Extract provided
The making of the Haunted Pond score began on May 5, 2020, when the team of artist Jill R. Baker and Fox (then age 6) performed a first creative encounter within the wildly green R.A.W. pasture. The Haunted Pond score draws on a Secretome “mapping” technique developed by the R.A.W. as an experimental method for co-composing stories with/in hidden ecological energies. The basic choreography invites participants to explore ecologies of specific places in new ways, through images of microscopic microbial cultures gathered within them. These images become both portals and “maps” that lead into deeper connection with places’ hidden layers. On this first May encounter, the R.A.W. PostLibrary at the edge of the pasture presented Jill and Fox with basic Secretome culturing tools (petri dishes, swab sticks, and an older Secretome pasture “map” made from the muzzle microbiome of one of its grazers). With these tools in hand, they entered the pasture and wandered amidst its more visible landmarks and hidden flows and presences. Allowing Fox’s playful exploration to generate instructions for a sequence of actions, Jill created a written score. The R.A.W. crew processed the cultures of the day into Secretome maps, which the kids were then invited to use as they might in the dry pasture and empty pond in the fall 2020 and beyond.

Created through playful encounters and sustained attention in the midst of uncertain times, The Haunted Pond (A Secretome Score) grounds in lived experiences of time and change in specific places. Over two years of changing seasons, we’ve continued to engage the written score, Secretome maps, and various modes of improvisation together in the R.A.W. pasture in different ways. The small manmade pond, which swells and then evaporates seasonally, is a source of special attention and attraction. Around the pond’s ever-changing edges and reflective surfaces, the work has continued to grow and evolve through unpredictable events and time-flows—smoke and fog, mud and cracked earth and ashes. The video made by Jill gathers from different occasions over springs, summers, falls, and winters, drawing on lines and flows made by local microbial cultures and the traces of children playing across rising and falling waters and moving shadows.

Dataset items
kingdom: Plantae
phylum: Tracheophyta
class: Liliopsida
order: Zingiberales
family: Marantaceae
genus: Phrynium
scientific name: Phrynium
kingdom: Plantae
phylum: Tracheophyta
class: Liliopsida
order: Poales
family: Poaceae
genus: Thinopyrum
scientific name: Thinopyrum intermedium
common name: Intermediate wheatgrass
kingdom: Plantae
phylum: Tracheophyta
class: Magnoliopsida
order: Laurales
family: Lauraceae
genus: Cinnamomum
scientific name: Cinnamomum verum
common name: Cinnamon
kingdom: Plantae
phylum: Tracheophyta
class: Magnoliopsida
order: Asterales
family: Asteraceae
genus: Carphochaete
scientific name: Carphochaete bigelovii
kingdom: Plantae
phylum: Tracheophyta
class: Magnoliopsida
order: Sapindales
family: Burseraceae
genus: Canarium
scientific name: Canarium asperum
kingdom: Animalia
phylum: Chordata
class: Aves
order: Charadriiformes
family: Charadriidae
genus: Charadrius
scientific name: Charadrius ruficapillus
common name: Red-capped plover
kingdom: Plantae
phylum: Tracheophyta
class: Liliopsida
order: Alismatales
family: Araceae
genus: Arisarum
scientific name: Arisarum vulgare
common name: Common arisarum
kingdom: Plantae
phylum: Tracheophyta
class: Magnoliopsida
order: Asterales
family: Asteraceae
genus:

Activity
Answer these questions using the Haunted Pond text:
(a) On what date did the making of the Haunted Pond score begin?
(b) Which Secretome culturing tools did the R.A.W. PostLibrary give Jill and Fox on the first May encounter?
(c) Over how many years of changing seasons has the group continued to engage the score?

Solution for this problem
(a) May 5, 2020.
(b) Petri dishes, swab sticks, and an older Secretome pasture "map" made from the muzzle microbiome of one of the pasture's grazers.
(c) Two years.